# Recife



## Ryan88

I am moving to Recife in about 4 months and am looking for appartments to rent near Boa Viagem. I am having trouble finding appartments on or near the beach for around 2,500 - 3,000 reals. does anyone have any reccomendations? I have been to Recife about 2 weeks ago and enjoyed the area by boa viagem so i think that is where i would like to live. My stay in Brazil will be for about 3 years starting in 2014

Thanks.

-Ryan


----------



## fcb12

Hey Ryan,

Have you found something yet? If not, I'll ask some people I know. Would you like to live alone? And how big of a space are you looking for? (1BD, suite, etc) Do you need parking?

Also, MOST apartments in Recife are rented unfurnished. This includes even a fridge or stove. Since you'll be living here for a while, I assume you'll want to buy your own furniture but just in case..

Lastly, have you considered living in other areas? Boa Viagem is awesome because a) beach, b) there seems to be a lot of bars there. But other areas of the city are equally great and have their own perks. Plus, finding a bar is never an issue in Recife. 

Anyway, I'm living here now so feel free to ask me any questions.


----------



## Ryan88

I have found some places online but nothing for sure. I am coming to recife in a few weeks to start looking at appartments. I would like to find a 1 - 2 bedroom with parking living alone. I am also going to be looking in Joao Pessoa for places on my next trip. I hear good things about JP as well and have actually found a few nice places on the ocean in the price range fully furnished.

If you have any reccomendations I will for sure check them out on my next trip. 

I would like to be near the beach due to it seems the safest to walk around and meet people. So i have not really looked at any other areas of the city.

are you living by boa Viage now? 

Thanks,

-Ryan


----------



## fcb12

I'm just going to answer both here. 

I love living here. The area is very residential and very local. I live a few blocks from this beautiful park where a lot of people run/play/etc, and there are countless bars around me, and I have bus access to the whole city. So I love it here. 

In terms of safety, I think it depends on who you ask... You hear conflicting views about the city/areas from people. I've lived in a lot of big cities and I think its safe compared to Sao Paulo or Rio. In my opinion, and from my experience, its safe if you're not stupid. I don't really walk around here after 10 or 11 except if its a few blocks around my neighborhood. I'll take a cab if I need to go far, which is not a problem since I only occasionally go down to a bar in Boa Viagem, preferring the ones nearby.
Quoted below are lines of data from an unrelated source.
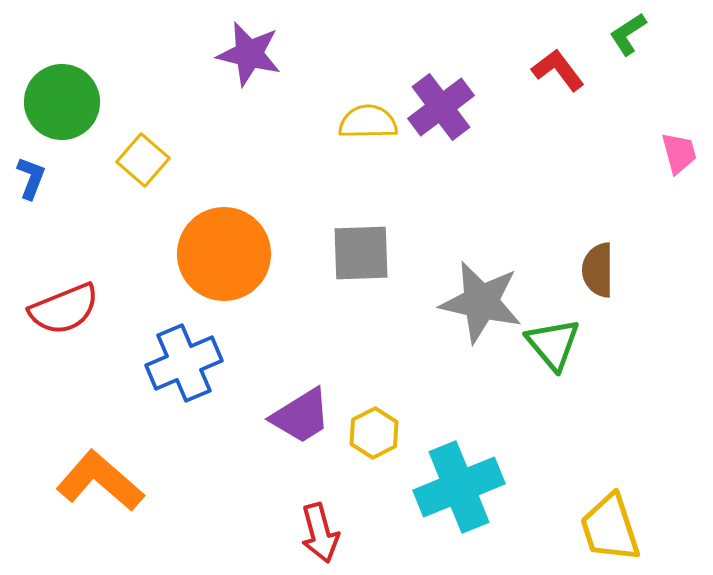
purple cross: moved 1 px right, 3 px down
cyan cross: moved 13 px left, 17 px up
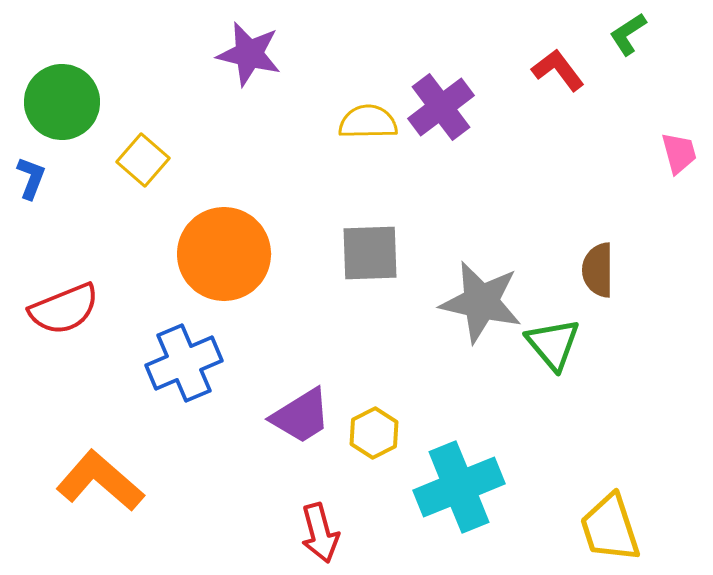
gray square: moved 9 px right
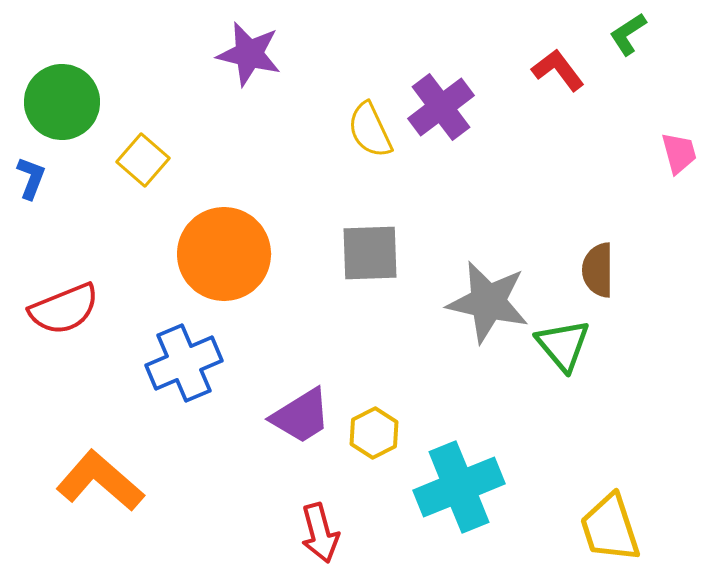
yellow semicircle: moved 2 px right, 8 px down; rotated 114 degrees counterclockwise
gray star: moved 7 px right
green triangle: moved 10 px right, 1 px down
I wouldn't walk around past 10 or 11 in Boa Viagem either, so there's not much difference there. 

As for living in JP, I think its personal preference. I get the impression that you'd like to be around people and nightlife and stuff, which from what I've heard/seen, is not abundant in JP. Its not a big city by any means and its nice because its quiet. Again, you'll be the judge.

Last thing, if you're going to be working outside the city, Boa Viagem or the city center traffic will be miserable for you. My friend who works outside the city moved out of Boa Viagem for that reason. 
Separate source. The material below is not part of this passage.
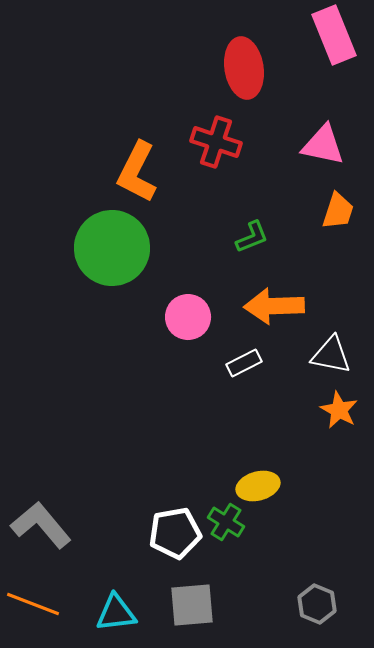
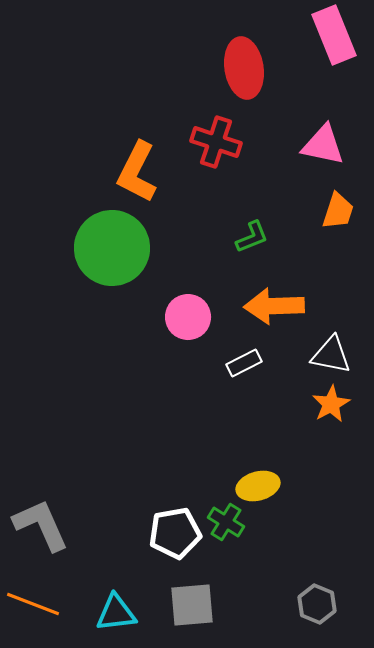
orange star: moved 8 px left, 6 px up; rotated 15 degrees clockwise
gray L-shape: rotated 16 degrees clockwise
I'll ask my friends about Boa Viagem properties and get back to you!


----------



## Ryan88

sounds good Thank you! I will be working outside the city.


----------



## debzor

Ryan88 said:


> sounds good Thank you! I will be working outside the city.


fcb12 makes a very good point about the traffic if you are going to be working out of the city. While you may enjoy the best social life in the city centre at weekends, your trip to and from work every day will be hell...
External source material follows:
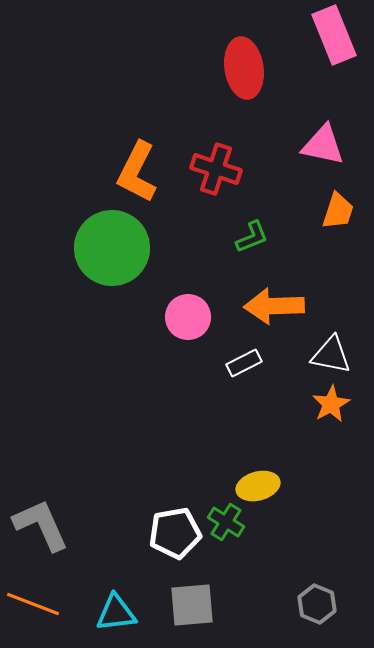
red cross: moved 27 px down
I know of people who have moved _into_ the city to get closer to schools, and _out of it_ to be closer to work - all due to the traffic...


----------



## lzzjp

Ryan, 

If you chose places in the South, the possibilities of getting a job are huge.
Also, rent will be no more than 900 BR$. 
I recommend Florianopolis, Santa Catarina.
It's an island near the Brazilian coast, surrounded by beautiful beaches.
Girls there are SO BEAUTIFUL. Alll of them have a sort of "Gisele Bundschen" looking.

There are universities and plenty of opportunities for native speakers of English.

https://www.google.co.uk/search?q=florianopolis+brazil&rlz=1C2CHMO_en-GBJP554JP554&source=lnms&tbm=isch&sa=X&ei=eCeUUv26HMnolAX4tIHoDw&sqi=2&ved=0CAcQ_AUoAQ&biw=1366&bih=652


----------